### GEGEVEN TEKST
+---+

17 DECEMBER 1970
946
c. Deelt het college de opvatting dat de bewoners van deze flat
overlast van dit tankstation zullen ondervinden, zoals lawaai,
luchtvervuiling en een gevaarlijke verkeerssituatie en wil het
college daarom nagaan of realisering van dit tankstation nog
voorkomen kan worden? Zo dit niet het geval is, wil het col
lege dan bevorderen dat via geëigende maatregelen de overlast
voor de flatbewoners zoveel mogelijk wordt beperkt?
3. Achter deze flat aan de balkonzijde bevindt zich reeds vijf jaar
een urinoir dat alleen wordt gebruikt als speelobject voor kinderen
uit de omgeving, terwijl het verder fungeert als een ontmoetingsplaats
voor loslopende honden. Aangezien dit urinoir op deze plaats voor
de flatbewoners alleen maar ongerief oplevert, verzoeken wij u
dit urinoir te verplaatsen. Ongetwijfeld zal het op een andere plaats
in de gemeente in een grotere behoefte kunnen voorzien.

+---+

### OPDRACHT A
Druk alsjeblieft het deel van de records af dat begint bij de eerste regel van de records en eindigt met de regel waarin "4 x 1 tour Piste Courte / MIM" staat, beide regels inbegrepen. Laat de afbeeldingen daarbij weg.
De tekst en de records komen uit verschillende bronnen.

### FRAGMENTEN UIT RECORDS
+---+

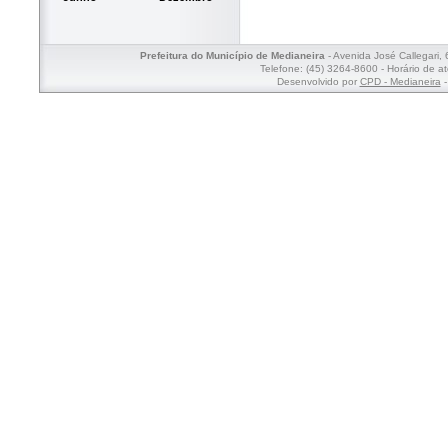
Prefeitura do Município de Medianeira
- Avenida José Callegari,
Telefone: (45) 3264-8600 - Horário de a
Desenvolvido por
CPD - Medianeira
-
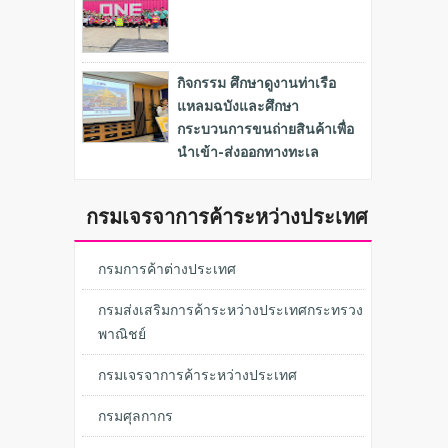
กิจกรรม ศึกษาดูงานท่าเรือ
แหลมฉบังและศึกษา
กระบวนการขนถ่ายสินค้าเพื่อ
นำเข้า-ส่งออกทางทะเล
กรมเจรจาการค้าระหว่างประเทศ
กรมการค้าต่างประเทศ
กรมส่งเสริมการค้าระหว่างประเทศกระทรวง
พาณิชย์
กรมเจรจาการค้าระหว่างประเทศ
กรมศุลกากร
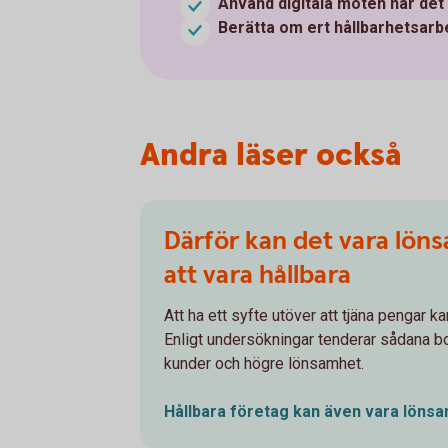
Använd digitala möten när det 
Berätta om ert hållbarhetsarb
Andra läser också
Därför kan det vara löns
att vara hållbara
Att ha ett syfte utöver att tjäna pengar ka
Enligt undersökningar tenderar sådana bo
kunder och högre lönsamhet.
Hållbara företag kan även vara
löns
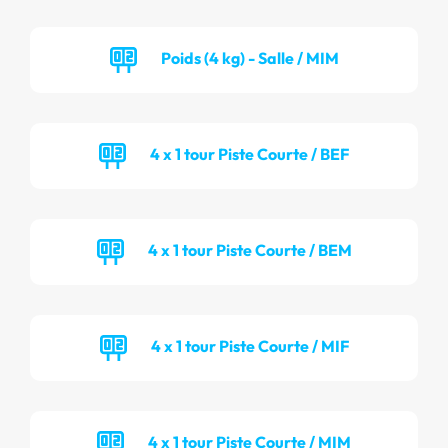
Poids (4 kg) - Salle / MIM
4 x 1 tour Piste Courte / BEF
4 x 1 tour Piste Courte / BEM
4 x 1 tour Piste Courte / MIF
4 x 1 tour Piste Courte / MIM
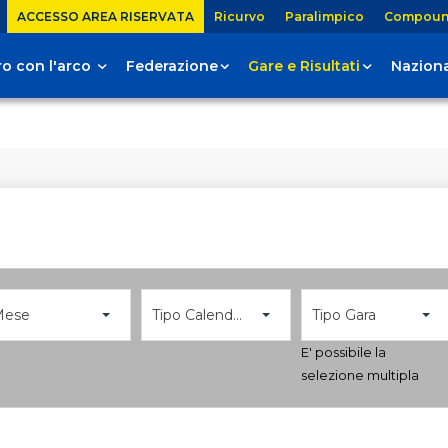
ACCESSO AREA RISERVATA
Ricurvo
Paralimpico
Compou
tiro con l'arco
Federazione
Gare e Risultati
Naziona
Mese
Tipo Calendario
Tipo Gara
E' possibile la
selezione multipla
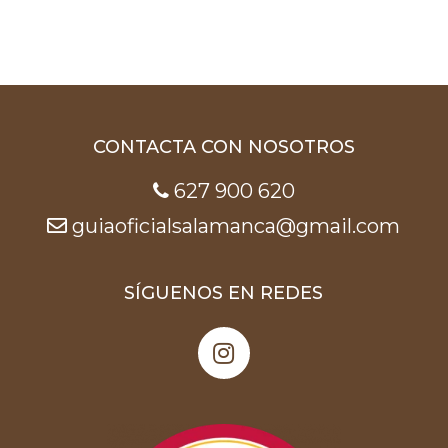
CONTACTA CON NOSOTROS
627 900 620
guiaoficialsalamanca@gmail.com
SÍGUENOS EN REDES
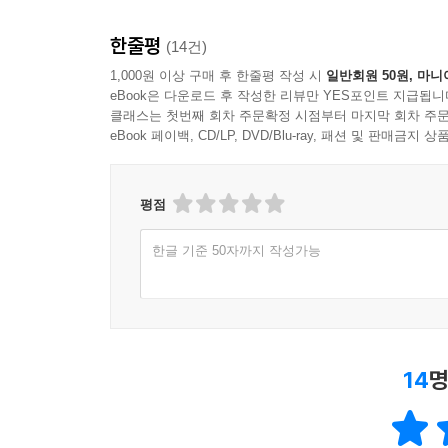
한줄평
(14건)
1,000원 이상 구매 후 한줄평 작성 시
일반회원 50원, 마니
eBook은 다운로드 후 작성한 리뷰만 YES포인트 지급됩니
클래스는 첫번째 회차 주문확정 시점부터 마지막 회차 주문
eBook 페이백, CD/LP, DVD/Blu-ray, 패션 및 판매금
평점
한글 기준 50자까지 작성가능
14
명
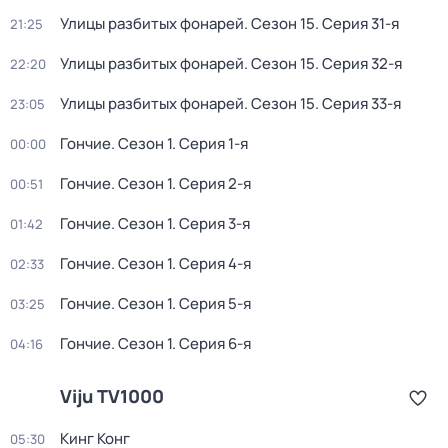
Улицы разбитых фонарей
. Сезон 15
. Серия 31-я
21:25
Улицы разбитых фонарей
. Сезон 15
. Серия 32-я
22:20
Улицы разбитых фонарей
. Сезон 15
. Серия 33-я
23:05
Гончие
. Сезон 1
. Серия 1-я
00:00
Гончие
. Сезон 1
. Серия 2-я
00:51
Гончие
. Сезон 1
. Серия 3-я
01:42
Гончие
. Сезон 1
. Серия 4-я
02:33
Гончие
. Сезон 1
. Серия 5-я
03:25
Гончие
. Сезон 1
. Серия 6-я
04:16
Viju TV1000
Кинг Конг
05:30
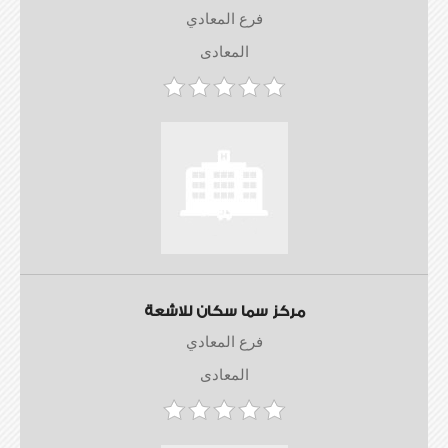
فرع المعادي
المعادى
مركز سما سكان للاشعة
فرع المعادي
المعادى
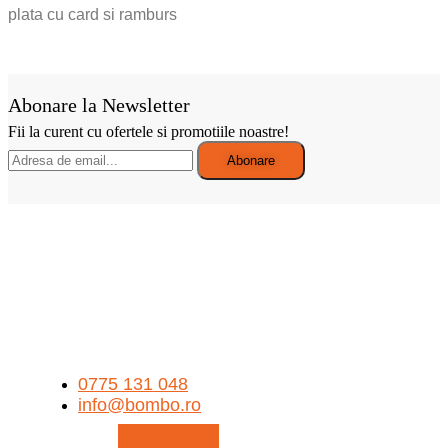
plata cu card si ramburs
Abonare la Newsletter
Fii la curent cu ofertele si promotiile noastre!
0775 131 048
info@bombo.ro
Contact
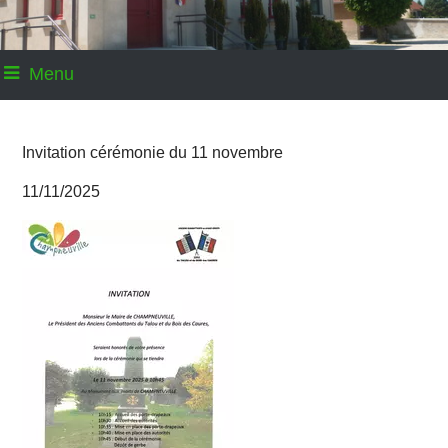
Menu
Invitation cérémonie du 11 novembre
11/11/2025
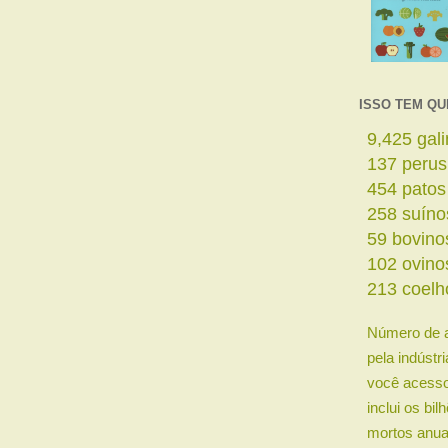
ISSO TEM QU
11,642
ga
169
perus
561
patos
319
suíno
73
bovino
126
ovino
263
coelh
Número de 
pela indústr
você acesso
inclui os bi
mortos anua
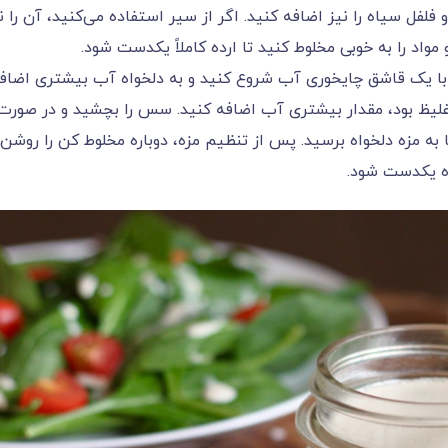
 فلفل سیاه را نیز اضافه کنید. اگر از سیر استفاده می‌کنید، آن را ن
واد را به خوبی مخلوط کنید تا ارده کاملاً یکدست شود.
 با یک قاشق چایخوری آب شروع کنید و به دلخواه آب بیشتری اضاف
غلیظ بود، مقدار بیشتری آب اضافه کنید. سس را بچشید و در صورت
 به مزه دلخواه برسید. پس از تنظیم مزه، دوباره مخلوط کن را روشن
ه یکدست شود.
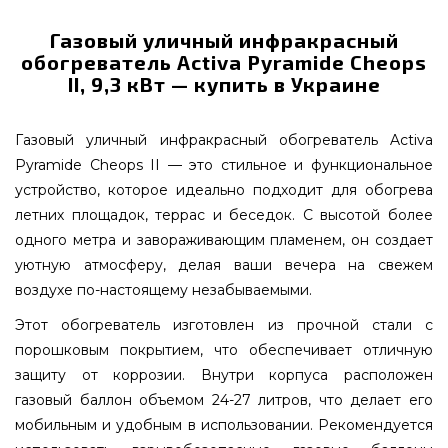
Газовый уличный инфракрасный
обогреватель Activa Pyramide Cheops
II, 9,3 кВт — купить в Украине
Газовый уличный инфракрасный обогреватель Activa
Pyramide Cheops II — это стильное и функциональное
устройство, которое идеально подходит для обогрева
летних площадок, террас и беседок. С высотой более
одного метра и завораживающим пламенем, он создает
уютную атмосферу, делая ваши вечера на свежем
воздухе по-настоящему незабываемыми.
Этот обогреватель изготовлен из прочной стали с
порошковым покрытием, что обеспечивает отличную
защиту от коррозии. Внутри корпуса расположен
газовый баллон объемом 24-27 литров, что делает его
мобильным и удобным в использовании. Рекомендуется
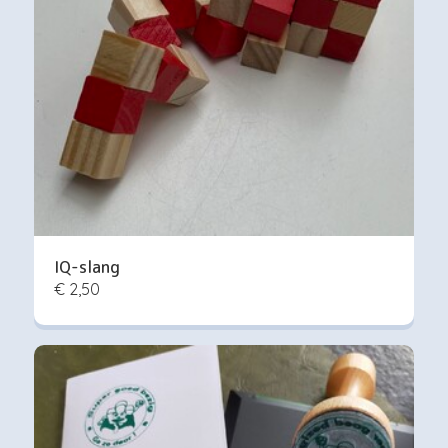
IQ-slang
€ 2,50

+---+

### OPDRACHT B
Schrijf een vervolg op de tekst over het tankstation en het urinoir bij de flat.

### ANTWOORDRUIMTE A
Prefeitura do Município de Medianeira
- Avenida José Callegari,
Telefone: (45) 3264-8600 - Horário de a
Desenvolvido por
CPD - Medianeira
-
กิจกรรม ศึกษาดูงานท่าเรือ
แหลมฉบังและศึกษา
กระบวนการขนถ่ายสินค้าเพื่อ
นำเข้า-ส่งออกทางทะเล
กรมเจรจาการค้าระหว่างประเทศ
กรมการค้าต่างประเทศ
กรมส่งเสริมการค้าระหว่างประเทศกระทรวง
พาณิชย์
กรมเจรจาการค้าระหว่างประเทศ
กรมศุลกากร
Använd digitala möten när det 
Berätta om ert hållbarhetsarb
Andra läser också
Därför kan det vara löns
att vara hållbara
Att ha ett syfte utöver att tjäna pengar ka
Enligt undersökningar tenderar sådana bo
kunder och högre lönsamhet.
Hållbara företag kan även vara
löns
Poids (4 kg) - Salle / MIM
4 x 1 tour Piste Courte / BEF
4 x 1 tour Piste Courte / BEM
4 x 1 tour Piste Courte / MIF
4 x 1 tour Piste Courte / MIM

### ANTWOORDRUIMTE B
De heer VAN BANNING: Ik wil het college vragen of het juist is
dat na 1 januari 1971 geen registratie meer zal plaatsvinden door het
bureau Huisvesting van woningzoekenden. Zo ja, dan zou ik graag
willen weten hoe het college denkt dan de toewijzing van vrijkomende
woningen in het bezit van de gemeente mogelijk te maken. Als dit
juist is, is dit dan een indicatie dat het gemeentelijk woningbezit
zal worden afgestoten, bijvoorbeeld naar een bouwvereniging?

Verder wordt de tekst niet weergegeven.